Google’s patent case with Singular revolved around some of the company’s most important chips — used to run artificial intelligence — called Tensor Processing Units. Singular had said its founder, Joseph Bates, met with Google from 2010 to 2014 and discussed its chip plans. Years later, Google’s TPUs infringed on two of Dr. Bates, Singular argued when it filed its lawsuit in late 2019.
Singular cited an email from Jeff Dean, Google’s chief scientist, in which he wrote that Singular’s designs “really fit in” with Google’s chip initiatives. The parties agreed to settle the case in January.
Singular had sought $1.67 billion in damages. The companies declined to comment on the financial terms of their settlement. In its statement, Singular said Google had agreed to a patent license. The tech giant did not admit fault.
“As we showed in court, Singular’s patent does not apply to Tensor Processing Units, which were designed and built independently by Google engineers using Google technology over many years,” said Mr. Castañeda, a Google spokesman.
Dr. Bates, Singular’s founder, said the company’s goal was to give universities supercomputers, which he hopes “can help limit the concentration of power that artificial intelligence is giving big tech companies.”
In the $700 million settlement with attorneys general for all 50 states, Google agreed to allow app makers to offer their own billing systems and app stores on Android devices. But crucially, Google can continue to charge big companies fees regardless of how consumers pay, although app makers get a discount for processing their own transactions. If the states’ claims had not been settled, they would have been litigated during Epic’s trial.
In December, Google said it would settle a class-action lawsuit that claimed its Chrome private browsing tab settings, called incognito mode, weren’t very private. The lawsuit alleged that Google had misled users by continuing to track their online activity while incognito.
The case had already generated negative headlines for Google, including the revelation that its chief marketing officer, Lorraine Twohill, wrote to Google CEO Sundar Pichai complaining that the incognito feature was difficult to market because it “wasn’t really private, so it required really murky, countervailing language that is almost more damaging.”
A California federal judge has ordered Google to pay penalties for missing discovery deadlines, footing some of the legal bills for the plaintiffs’ lawyers, led by high-profile attorney David Boies. Google said in a statement that it “engaged in exhaustive discovery.” A trial was scheduled to begin in early February and would have brought more revelations about Google through evidence and testimony. The company said in December it would settle the case, and a formal settlement is expected this month.
“We filed because we essentially got what we could have gotten if we had gone to trial and won,” Mr. Boyce said in an interview.
In February, Google said it would pay $350 million to settle a shareholder lawsuit over a privacy breach at the defunct social networking site Google+. The service had inadvertently given developers access to user information from 2015 to 2018, the Wall Street Journal reported in 2018, and Google was accused of hiding the issue from users and regulators even after the problem was fixed.

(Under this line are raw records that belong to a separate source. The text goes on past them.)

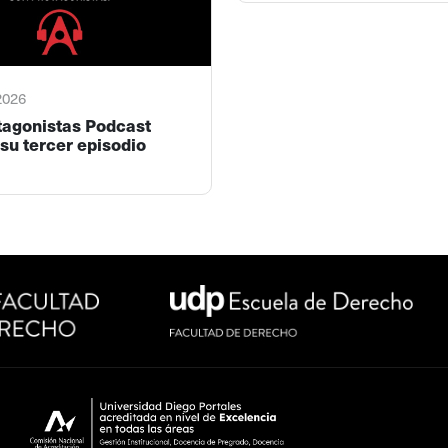
 2026
tagonistas Podcast
su tercer episodio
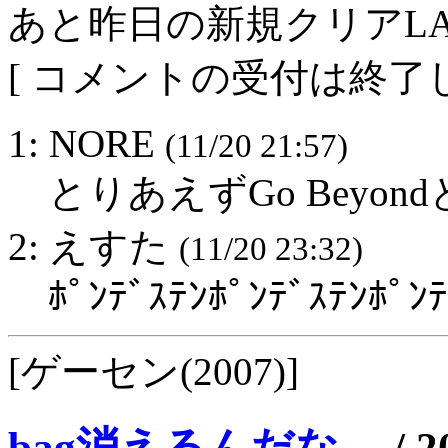
あと昨日の新規クリアLA
[ コメントの受付は終了し
1: NORE
(11/20 21:57)
とりあえずGo Beyondと
2: えすた
(11/20 23:32)
ﾎﾟﾝﾃﾞｽﾃﾝﾎﾟﾝﾃﾞｽﾃﾝﾎ
[ゲーセン(2007)]
bag消えるんだな…
/
2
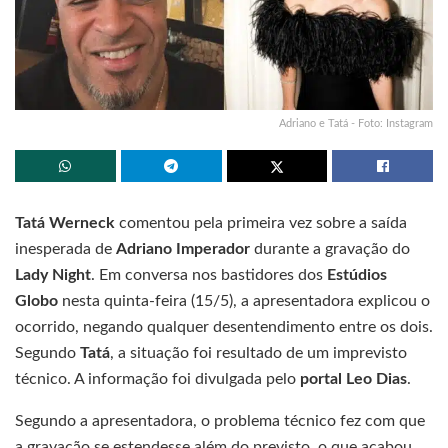
Adriano e Tatá - Foto: Instagram
Tatá Werneck
comentou pela primeira vez sobre a saída
inesperada de
Adriano Imperador
durante a gravação do
Lady Night
. Em conversa nos bastidores dos
Estúdios
Globo
nesta quinta-feira (15/5), a apresentadora explicou o
ocorrido, negando qualquer desentendimento entre os dois.
Segundo
Tatá
, a situação foi resultado de um imprevisto
técnico. A informação foi divulgada pelo
portal Leo Dias
.
Segundo a apresentadora, o problema técnico fez com que
a gravação se estendesse além do previsto, o que acabou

The company had settled with Google+ users for $7.5 million in 2020, but the shareholder lawsuit continued. Google had tried several times to have the case dismissed, including in 2022 when it unsuccessfully asked the Supreme Court to intervene. Ultimately, the only way to make the case go away was to strike a deal.
It is possible that in many of these cases Google would have had to pay more money in damages than it agreed to if they had remained in court, Mr. Melamed and other legal experts said.
“The problem with litigation is that every time you go into court, there’s an 80 percent chance that anything will happen, including getting arrested,” Mr. Melamed said, quoting a friend. “It’s so unpredictable.”